Just Monday, the California Senate approved a bill that would allow the CHRB to suspend or move race dates without the current 10-day public notice period. The legislation awaits the signature of Gov. Gavin Newsome. And its shows that the state means business.
Not everyone believes abandoning Santa Anita is a good idea, however. Ray Paulick of the Paulick Report argued this week that the decision to move the Breeders’ Cup would be misguided. “This is the time for the Breeders’ Cup to make a statement that it supports the wide-ranging industry reforms initiated at Santa Anita in March,” Paulick wrote, “that it is willing to face the protesters and media eye to eye and say, ‘We are doing what’s right for the horses by holding our championship event here at Santa Anita.’”
That view isn’t without merit. Santa Anita supporters point to measures The Stronach Group has proposed or taken to address the problems, including the ban of Jerry Hollendorfer after the Hall of Fame trainer had a horse go down last weekend, his fourth fatality since the start of the meet.
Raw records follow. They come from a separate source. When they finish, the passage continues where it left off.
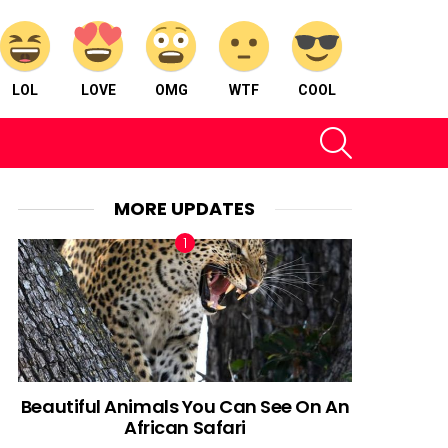
LOL
LOVE
OMG
WTF
COOL
SEARCH
MORE UPDATES
Beautiful Animals You Can See On An
African Safari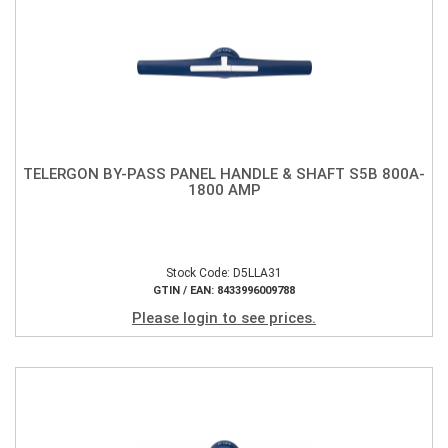
TELERGON BY-PASS PANEL HANDLE & SHAFT S5B 800A-
1800 AMP
Stock Code: D5LLA31
GTIN / EAN: 8433996009788
Please login to see prices.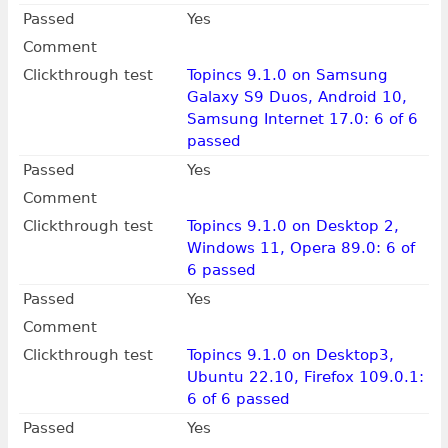
Passed
Yes
Comment
Clickthrough test
Topincs 9.1.0 on Samsung
Galaxy S9 Duos, Android 10,
Samsung Internet 17.0: 6 of 6
passed
Passed
Yes
Comment
Clickthrough test
Topincs 9.1.0 on Desktop 2,
Windows 11, Opera 89.0: 6 of
6 passed
Passed
Yes
Comment
Clickthrough test
Topincs 9.1.0 on Desktop3,
Ubuntu 22.10, Firefox 109.0.1:
6 of 6 passed
Passed
Yes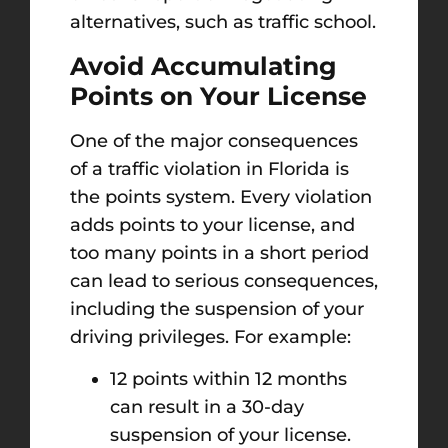
alternatives, such as traffic school.
Avoid Accumulating
Points on Your License
One of the major consequences
of a traffic violation in Florida is
the points system. Every violation
adds points to your license, and
too many points in a short period
can lead to serious consequences,
including the suspension of your
driving privileges. For example:
12 points within 12 months
can result in a 30-day
suspension of your license.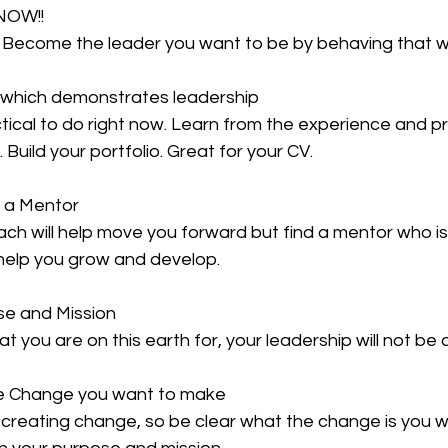
 NOW!!
! Become the leader you want to be by behaving that
t which demonstrates leadership
ical to do right now. Learn from the experience and pr
. Build your portfolio. Great for your CV.
D a Mentor
ch will help move you forward but find a mentor who is 
 help you grow and develop.
ose and Mission
 you are on this earth for, your leadership will not be 
he Change you want to make
 creating change, so be clear what the change is you w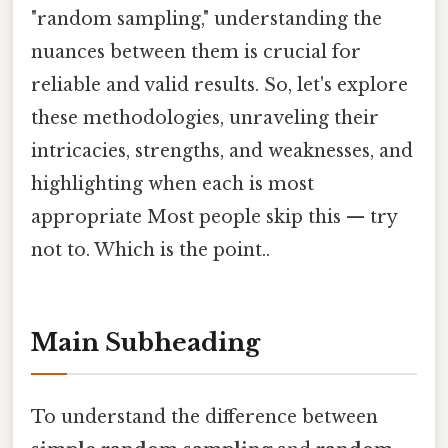
"random sampling," understanding the
nuances between them is crucial for
reliable and valid results. So, let's explore
these methodologies, unraveling their
intricacies, strengths, and weaknesses, and
highlighting when each is most
appropriate Most people skip this — try
not to. Which is the point..
Main Subheading
To understand the difference between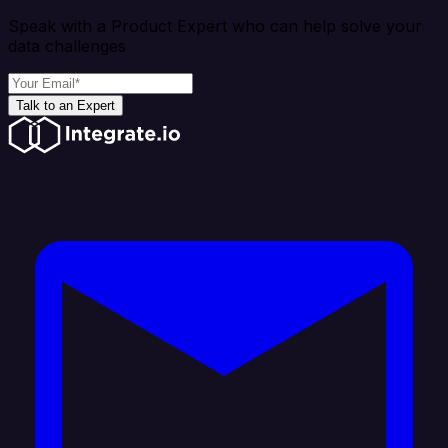
Speak with a Product Expert who can help solve your
data challenges
Talk to an Expert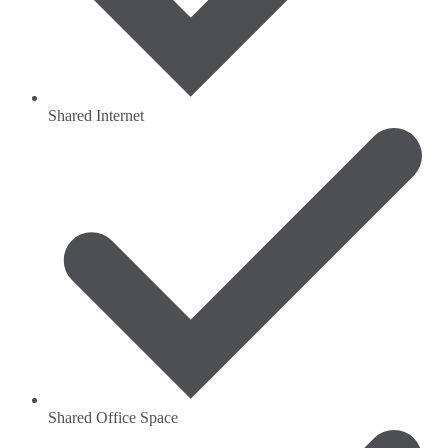
Shared Internet
Shared Office Space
Yet Los Alamitos and the New York Racing Association both announced Hollendorfer is still welcome to stable and race at their facilities, producing the perception that the industry believes the issue has more to do with California than with the rest of the country.
And perceptions do matter, especially in this modern age of social media and around-the-clock news cycles. A decade or two ago, the fatalities at Santa Anita might have been confined to an industry story as opposed to a national one. Not now.
Suppose the Breeders’ Cup remains at Santa Anita and a horse, just one horse, suffers a fatal injury at the same track where 30 horses perished over a six-month period earlier this year. That might prove fatal for the sport.
The Breeders’ Cup can’t take that chance.